Everything you need to know about Mary Seacole


It's a funny old world we live in when one of the highest honours someone can be given is a Google Doodle. But hey, we're not complaining, because it gives us an opportunity to delve into the lives of some truly amazing people.

Today the doodle is dedicated to Mary Seacole, and here's everything you need to know about her.

What was her background?

Mary Seacole doodle.
Seacole's Google Doodle (Screengrab/Google)

Seacole was born in Kingston, Jamaica, in 1805 to a Scottish father and mixed-race mother.

Her mother was a "doctress", and taught Seacole about nursing and herbal medicine.

How did she come to prominence?

Memorial at Balaclava
Memorial at Balaclava (Kirsty Wiggleswrth/PA)

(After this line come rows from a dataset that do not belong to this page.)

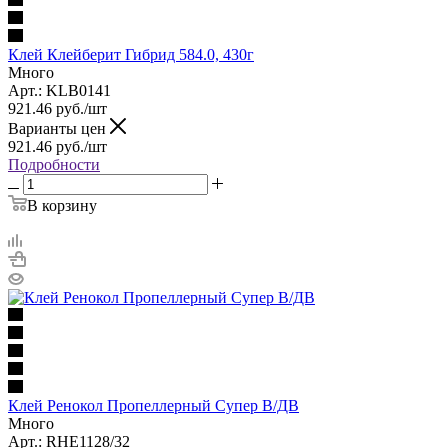
Клей Клейберит Гибрид 584.0, 430г
Много
Арт.: KLB0141
921.46
руб.
/шт
Варианты цен
921.46
руб.
/шт
Подробности
В корзину
Клей Ренокол Пропеллерный Супер В/ДВ
Много
Арт.: RHE1128/32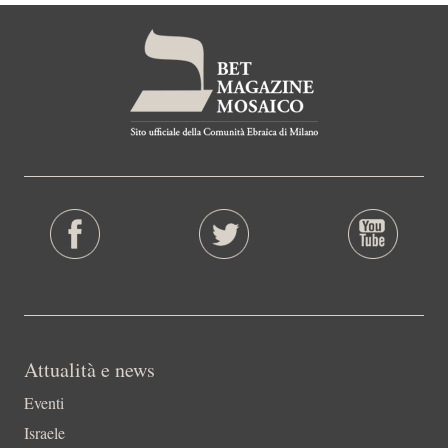
Attualità e news
Eventi
Israele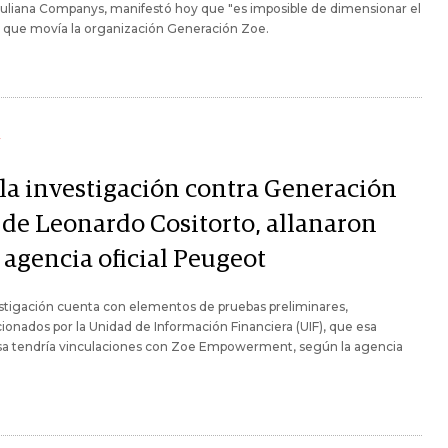
Juliana Companys, manifestó hoy que "es imposible de dimensionar el
 que movía la organización Generación Zoe.
Y
 la investigación contra Generación
 de Leonardo Cositorto, allanaron
 agencia oficial Peugeot
stigación cuenta con elementos de pruebas preliminares,
ionados por la Unidad de Información Financiera (UIF), que esa
a tendría vinculaciones con Zoe Empowerment, según la agencia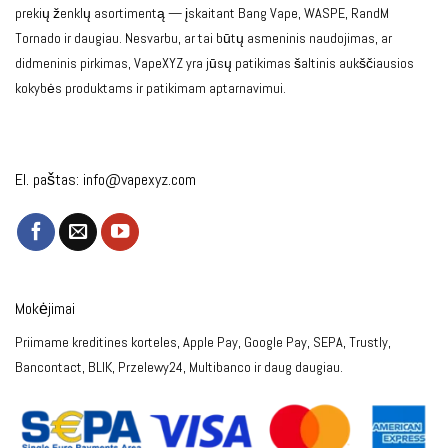
prekių ženklų asortimentą — įskaitant Bang Vape, WASPE, RandM
Tornado ir daugiau. Nesvarbu, ar tai būtų asmeninis naudojimas, ar
didmeninis pirkimas, VapeXYZ yra jūsų patikimas šaltinis aukščiausios
kokybės produktams ir patikimam aptarnavimui.
El. paštas:
info@vapexyz.com
Mokėjimai
Priimame kreditines korteles, Apple Pay, Google Pay, SEPA, Trustly,
Bancontact, BLIK, Przelewy24, Multibanco ir daug daugiau.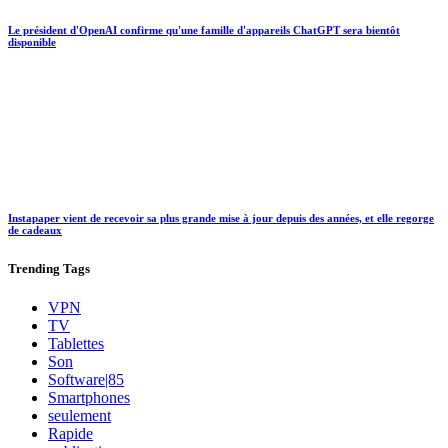
Le président d'OpenAI confirme qu'une famille d'appareils ChatGPT sera bientôt
disponible
Instapaper vient de recevoir sa plus grande mise à jour depuis des années, et elle regorge
de cadeaux
Trending
Tags
VPN
TV
Tablettes
Son
Software|85
Smartphones
seulement
Rapide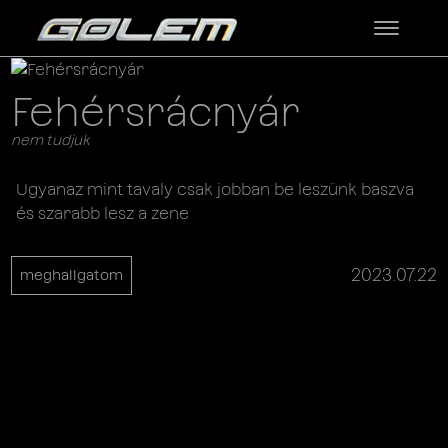
Fehérsrácnyár
nem tudjuk
Ugyanaz mint tavaly csak jobban be leszünk baszva
és szarabb lesz a zene
2023.07.22
meghallgatom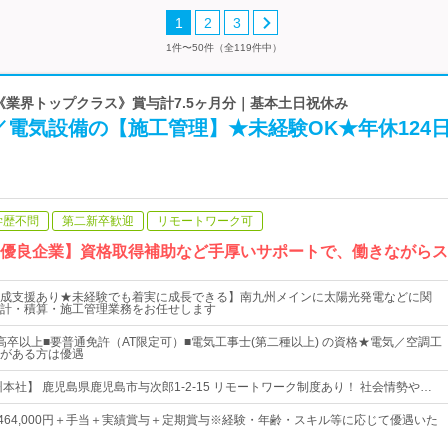
1
2
3
1件〜50件（全119件中）
 《業界トップクラス》賞与計7.5ヶ月分｜基本土日祝休み
電気設備の【施工管理】★未経験OK★年休124
学歴不問
第二新卒歓迎
リモートワーク可
の優良企業】資格取得補助など手厚いサポートで、働きながらス
成支援あり★未経験でも着実に成長できる】南九州メインに太陽光発電などに関
計・積算・施工管理業務をお任せします
高卒以上■要普通免許（AT限定可）■電気工事士(第二種以上) の資格★電気／空調工
がある方は優遇
本社】 鹿児島県鹿児島市与次郎1-2-15 リモートワーク制度あり！ 社会情勢や…
円～464,000円＋手当＋実績賞与＋定期賞与※経験・年齢・スキル等に応じて優遇いた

She became known as "Mother Seacole", but she wasn't a nurse in the traditional sense: in fact she was rejected from the official nursing ranks four times.

Despite these rejections, she funded her own trip to Crimea during the war in the 1850s and set up a treatment centre for soldiers in the town of Balaclava.

She said in her memoirs, The Wonderful Adventures Of Mrs Seacole: "The grateful words and smiles which rewarded me for binding up a wound or giving a cooling drink was a pleasure worth risking life for at any time."

What did she do after the Crimean War?

Mary Seacole.
A memorial statue of Seacole by artist Martin Jennings (Handout/PA)

When the war ended, Seacole returned to London with little money.

Her bankruptcy was publicised by the press, and many people donated to a fund that was set up for her. Despite this, her finances still prevented her from making many of the trips she wanted to.

In 1857 she published her autobiography. She died in 1881.

What is her legacy?

Mary Seacole.
Seacole's English Heritage blue plaque (Mike Seaforth/English Heritage/PA)

Whilst she was a prominent figure during her life, after she died Seacole was often overlooked in favour of fellow nurse in the Crimea Florence Nightingale. However, in more recent times she has come back to public attention.

Salman Rushdie says in The Satanic Verses: "See, here is Mary Seacole, who did as much in the Crimea as another magic-lamping lady, but, being dark, could scarce be seen for the flame of Florence's candle."

In 2004, she was voted the greatest black Briton of all time. She is honoured with one of English Heritage's commemorative blue plaques - and is one of the few women to do so.